New CHI Memorial Hospital in Catoosa County next step in North Georgia's health care revival

CHI Memorial is building a new expansion hospital in Catoosa County along Battlefield Parkway between Ringgold and Fort Oglethorpe. / Artist rendering contributed by CHI Memorial
CHI Memorial is building a new expansion hospital in Catoosa County along Battlefield Parkway between Ringgold and Fort Oglethorpe. / Artist rendering contributed by CHI Memorial

CHI Memorial is investing more than $100 million to significantly upgrade and modernize its health care offerings in North Georgia by building a new expansion hospital in Catoosa County along Battlefield Parkway between Ringgold and Fort Oglethorpe.

Memorial's new hospital, to be announced Tuesday, will replace the health system's current North Georgia hospital just over five miles away in Fort Oglethorpe at the site of what was once Hutcheson Medical Center, which Memorial took over in fall 2017.

The project represents a fresh start and culmination of a long recovery and recent revitalization for North Georgia's health care market after decades of instability.

"Since I got into office, one of the things I've always wanted us to bring back was good quality health care, a good hospital to the community," said Steven Henry, chairman of the Catoosa County Board of Commissioners. "I've been here all my life, so I was born in the old county hospital. We've always been very blessed to have a good hospital right here locally, and to not have that in the last few years it's been, to me, really challenging."

Even though the old hospital is doing better since Memorial purchased the operating rights, Henry said that it's located too far away from where most people live and work. It's also been difficult to overcome the poor perception left behind by failed leadership in the past, he said.

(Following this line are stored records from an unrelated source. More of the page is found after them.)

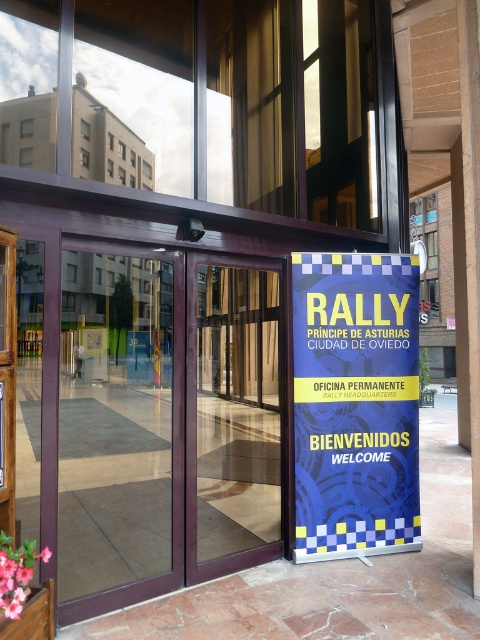
Question: Which object appears closest to the camera in this image?

Choices:
 (A) transparent glass door at center
 (B) matte glass door at center
 (C) blue/yellow checkered banner at right

Answer: (A)

Question: Does transparent glass door at center lie in front of matte glass door at center?

Choices:
 (A) no
 (B) yes

Answer: (B)

Question: Among these objects, which one is nearest to the camera?

Choices:
 (A) blue/yellow checkered banner at right
 (B) matte glass door at center

Answer: (B)

Question: Does transparent glass door at center have a greater width compared to matte glass door at center?

Choices:
 (A) yes
 (B) no

Answer: (A)

Question: Considering the real-world distances, which object is closest to the transparent glass door at center?

Choices:
 (A) blue/yellow checkered banner at right
 (B) matte glass door at center

Answer: (B)

Question: Can you confirm if blue/yellow checkered banner at right is positioned above matte glass door at center?

Choices:
 (A) yes
 (B) no

Answer: (A)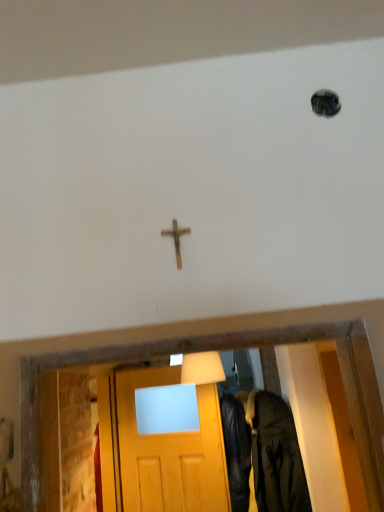
Question: Should I look upward or downward to see leather jacket at lower right?

Choices:
 (A) up
 (B) down

Answer: (B)

Question: Would you say leather jacket at lower right contains wooden cross at center?

Choices:
 (A) yes
 (B) no

Answer: (B)

Question: From a real-world perspective, is leather jacket at lower right located beneath wooden cross at center?

Choices:
 (A) yes
 (B) no

Answer: (A)

Question: Is leather jacket at lower right not within wooden cross at center?

Choices:
 (A) yes
 (B) no

Answer: (A)

Question: Are leather jacket at lower right and wooden cross at center making contact?

Choices:
 (A) no
 (B) yes

Answer: (A)

Question: Can you confirm if leather jacket at lower right is positioned to the right of wooden cross at center?

Choices:
 (A) no
 (B) yes

Answer: (B)

Question: Does leather jacket at lower right have a greater width compared to wooden cross at center?

Choices:
 (A) yes
 (B) no

Answer: (A)

Question: Can you confirm if wooden cross at center is positioned to the right of leather jacket at lower right?

Choices:
 (A) no
 (B) yes

Answer: (A)

Question: Can you confirm if wooden cross at center is bigger than leather jacket at lower right?

Choices:
 (A) no
 (B) yes

Answer: (A)

Question: From the image's perspective, would you say wooden cross at center is shown under leather jacket at lower right?

Choices:
 (A) yes
 (B) no

Answer: (B)

Question: Can you confirm if wooden cross at center is taller than leather jacket at lower right?

Choices:
 (A) yes
 (B) no

Answer: (B)

Question: From the image's perspective, is wooden cross at center above leather jacket at lower right?

Choices:
 (A) no
 (B) yes

Answer: (B)

Question: Can you confirm if wooden cross at center is smaller than leather jacket at lower right?

Choices:
 (A) no
 (B) yes

Answer: (B)

Question: In the image, is leather jacket at lower right positioned in front of or behind wooden cross at center?

Choices:
 (A) behind
 (B) front

Answer: (A)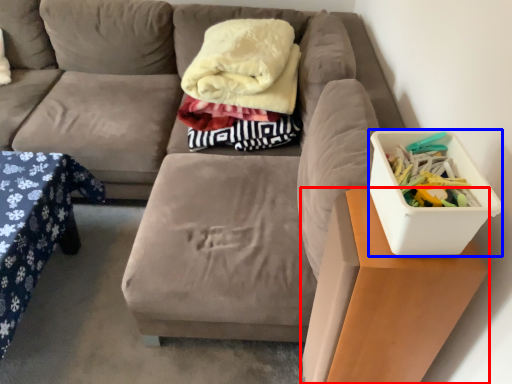
Question: Which object appears farthest to the camera in this image, table (highlighted by a red box) or storage box (highlighted by a blue box)?

Choices:
 (A) table
 (B) storage box

Answer: (A)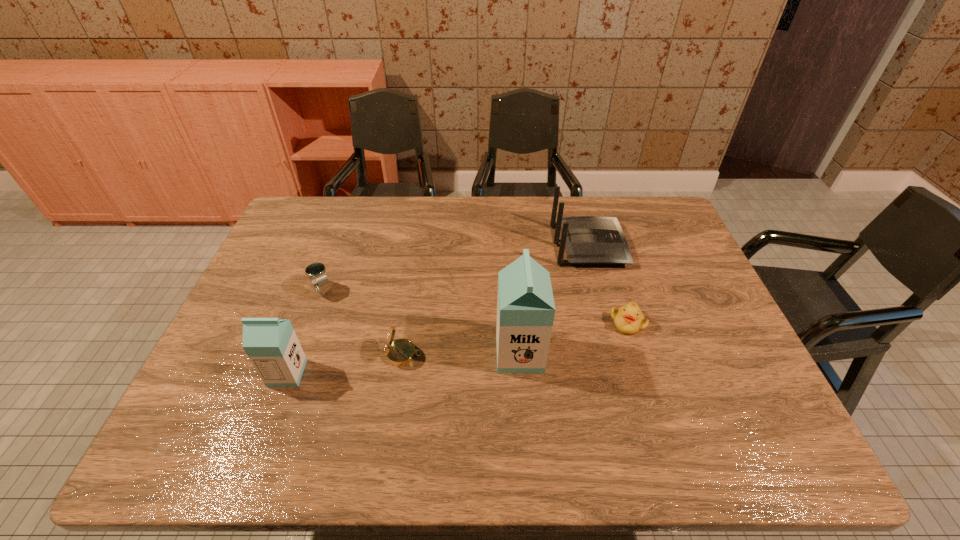
You are a GUI agent. You are given a task and a screenshot of the screen. Output one action in this format:
    pyautogui.click(x=<x>, y=<y>)
    Task: Click on the fifth shortest object
    
    Given the screenshot: What is the action you would take?
    pyautogui.click(x=272, y=346)

Locate an element on the screen. the left milk carton is located at coordinates 272,346.

What are the coordinates of `the right milk carton` in the screenshot? It's located at (525, 306).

Erected in 1953 originally as Tri-County Hospital, Hutcheson faced mismanagement, shrinking patient volumes, financial turmoil and eventually bankruptcy in 2015.

"When all that went on with the hospital, it kind of left - I guess - a bad taste in everybody's mouth," Henry said.

The property was purchased shortly after Hutcheson filed for bankruptcy by Valor Bridge, a private company that operated the hospital as Cornerstone Medical Center, which sold the operating license to Memorial in December 2017.

At the time, Memorial also bought Hutcheson's shut-down ambulatory surgery and cancer center on Battlefield Parkway.

(READ MORE: CHI Memorial opens new outpatient surgery center in Catoosa County, Georgia)

The new hospital will be located beside Memorial's Parkway facility, and Henry said that "having a good quality hospital right there on the Parkway is going to be an economic driver."

The Parkway has already seen rapid growth and development, including in terms of health care services, in recent years, said Andrew McGill, senior vice president of strategy, business development and government relations for CHI Memorial.

photo CHI Memorial is building a new expansion hospital in Catoosa County along Battlefield Parkway between Ringgold and Fort Oglethorpe. / Artist rendering contributed by CHI Memorial

"We expect that to continue and accelerate, actually, and give the region at large a new health care center that provides a lot of different services and specialty care within literally within a few feet," McGill said.

The next step for Memorial will be to get approval for the project at the state level and dive deeper into the planning phase.

Although plans for the project have been about five years in the making, McGill said it's still too soon to say exactly how much the facility will cost and how many patient beds it will house, but he estimates the facility will have between 60 and 140 beds along with the corresponding amount of operating rooms, emergency department bays and new technology.

"Taking this from idea to reality, it's enormous. I don't care if it's a 50-bed hospital or a 600-bed hospital," McGill said. "Now what we're doing is assembling the teams that will be responsible for managing the regulatory phase in the state of Georgia, the planning phase with architects, engineers, et cetera, and then bringing all that to a point where you've got a finished product to put a shovel in the ground. And hopefully, possibly by next spring, we're doing that."

Once construction begins, McGill said it should take about 20 to 22 months to complete, at which point the staff from the old hospital will transition over to the new one.

McGill said that Memorial is building a new hospital rather than remodeling the current one, since Memorial doesn't own that property and because the location isn't convenient.

"Development in particularly Walker and Catoosa has moved east away from where the current facility is adjacent to the military park. What we're trying to do is put it where the people are, in the pathway of daily commerce, so that it's right where you need it to be when you need it," he said.

The new hospital will be designed to be easy to navigate and include the latest technologies and amenities that patients and providers want, McGill said.

"The people of Dade, Walker, Catoosa, Chattooga counties - or however far you want to take it - deserve exactly what the people of Hamilton County have access to on a daily basis without having to drive across the state line or drive south or anywhere else to get hospital care," he said. "There's an infrastructure there that takes care of needs to a certain point, but then the next level of need is the hospital, and we know the current facility is not capable of managing that need. We're so excited to be able to start a project that's going to give them the best hospital care possible there at home."